> _YOUR ASSIGNMENT_: Reproduce every line of the material, exactly as given.

> _AVAILABLE DATA_:
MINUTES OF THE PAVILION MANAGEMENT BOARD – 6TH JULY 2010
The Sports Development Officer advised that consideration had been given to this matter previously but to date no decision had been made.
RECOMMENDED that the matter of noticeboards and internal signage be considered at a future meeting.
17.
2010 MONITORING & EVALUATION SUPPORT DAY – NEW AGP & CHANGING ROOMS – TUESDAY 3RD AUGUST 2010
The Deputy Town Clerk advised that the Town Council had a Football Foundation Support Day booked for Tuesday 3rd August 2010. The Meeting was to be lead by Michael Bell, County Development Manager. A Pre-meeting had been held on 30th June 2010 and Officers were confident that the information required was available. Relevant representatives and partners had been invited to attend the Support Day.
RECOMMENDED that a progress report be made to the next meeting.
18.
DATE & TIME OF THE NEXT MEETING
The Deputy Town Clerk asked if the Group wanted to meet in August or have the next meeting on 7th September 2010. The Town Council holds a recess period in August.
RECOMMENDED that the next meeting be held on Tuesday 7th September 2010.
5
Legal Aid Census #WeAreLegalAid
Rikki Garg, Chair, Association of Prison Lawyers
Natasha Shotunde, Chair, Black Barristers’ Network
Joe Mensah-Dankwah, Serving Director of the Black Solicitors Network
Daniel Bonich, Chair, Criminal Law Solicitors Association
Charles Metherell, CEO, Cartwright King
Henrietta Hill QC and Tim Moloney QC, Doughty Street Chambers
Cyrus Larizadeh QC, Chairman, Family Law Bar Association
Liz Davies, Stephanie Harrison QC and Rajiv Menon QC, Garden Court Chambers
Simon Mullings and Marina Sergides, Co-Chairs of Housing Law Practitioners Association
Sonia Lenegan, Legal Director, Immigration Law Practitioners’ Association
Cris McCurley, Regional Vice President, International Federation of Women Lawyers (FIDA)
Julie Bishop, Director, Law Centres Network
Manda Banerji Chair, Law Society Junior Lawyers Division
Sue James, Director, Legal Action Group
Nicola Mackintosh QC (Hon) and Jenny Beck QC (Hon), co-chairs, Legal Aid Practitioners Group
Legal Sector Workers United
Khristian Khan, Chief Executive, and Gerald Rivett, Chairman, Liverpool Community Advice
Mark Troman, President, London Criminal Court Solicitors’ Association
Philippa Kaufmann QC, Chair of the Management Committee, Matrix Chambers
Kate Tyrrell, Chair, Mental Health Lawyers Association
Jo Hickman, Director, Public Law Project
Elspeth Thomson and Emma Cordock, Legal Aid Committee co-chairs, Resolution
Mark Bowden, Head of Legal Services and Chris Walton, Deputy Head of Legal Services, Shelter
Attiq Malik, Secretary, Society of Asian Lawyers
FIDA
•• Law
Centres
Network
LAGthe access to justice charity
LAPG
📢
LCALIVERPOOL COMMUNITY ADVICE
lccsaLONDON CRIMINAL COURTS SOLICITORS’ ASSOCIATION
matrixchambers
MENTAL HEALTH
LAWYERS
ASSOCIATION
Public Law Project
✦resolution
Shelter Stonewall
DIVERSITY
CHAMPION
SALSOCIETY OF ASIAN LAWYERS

> _RESPONSE_:
MINUTES OF THE PAVILION MANAGEMENT BOARD – 6TH JULY 2010
The Sports Development Officer advised that consideration had been given to this matter previously but to date no decision had been made.
RECOMMENDED that the matter of noticeboards and internal signage be considered at a future meeting.
17.
2010 MONITORING & EVALUATION SUPPORT DAY – NEW AGP & CHANGING ROOMS – TUESDAY 3RD AUGUST 2010
The Deputy Town Clerk advised that the Town Council had a Football Foundation Support Day booked for Tuesday 3rd August 2010. The Meeting was to be lead by Michael Bell, County Development Manager. A Pre-meeting had been held on 30th June 2010 and Officers were confident that the information required was available. Relevant representatives and partners had been invited to attend the Support Day.
RECOMMENDED that a progress report be made to the next meeting.
18.
DATE & TIME OF THE NEXT MEETING
The Deputy Town Clerk asked if the Group wanted to meet in August or have the next meeting on 7th September 2010. The Town Council holds a recess period in August.
RECOMMENDED that the next meeting be held on Tuesday 7th September 2010.
5
Legal Aid Census #WeAreLegalAid
Rikki Garg, Chair, Association of Prison Lawyers
Natasha Shotunde, Chair, Black Barristers’ Network
Joe Mensah-Dankwah, Serving Director of the Black Solicitors Network
Daniel Bonich, Chair, Criminal Law Solicitors Association
Charles Metherell, CEO, Cartwright King
Henrietta Hill QC and Tim Moloney QC, Doughty Street Chambers
Cyrus Larizadeh QC, Chairman, Family Law Bar Association
Liz Davies, Stephanie Harrison QC and Rajiv Menon QC, Garden Court Chambers
Simon Mullings and Marina Sergides, Co-Chairs of Housing Law Practitioners Association
Sonia Lenegan, Legal Director, Immigration Law Practitioners’ Association
Cris McCurley, Regional Vice President, International Federation of Women Lawyers (FIDA)
Julie Bishop, Director, Law Centres Network
Manda Banerji Chair, Law Society Junior Lawyers Division
Sue James, Director, Legal Action Group
Nicola Mackintosh QC (Hon) and Jenny Beck QC (Hon), co-chairs, Legal Aid Practitioners Group
Legal Sector Workers United
Khristian Khan, Chief Executive, and Gerald Rivett, Chairman, Liverpool Community Advice
Mark Troman, President, London Criminal Court Solicitors’ Association
Philippa Kaufmann QC, Chair of the Management Committee, Matrix Chambers
Kate Tyrrell, Chair, Mental Health Lawyers Association
Jo Hickman, Director, Public Law Project
Elspeth Thomson and Emma Cordock, Legal Aid Committee co-chairs, Resolution
Mark Bowden, Head of Legal Services and Chris Walton, Deputy Head of Legal Services, Shelter
Attiq Malik, Secretary, Society of Asian Lawyers
FIDA
•• Law
Centres
Network
LAGthe access to justice charity
LAPG
📢
LCALIVERPOOL COMMUNITY ADVICE
lccsaLONDON CRIMINAL COURTS SOLICITORS’ ASSOCIATION
matrixchambers
MENTAL HEALTH
LAWYERS
ASSOCIATION
Public Law Project
✦resolution
Shelter Stonewall
DIVERSITY
CHAMPION
SALSOCIETY OF ASIAN LAWYERS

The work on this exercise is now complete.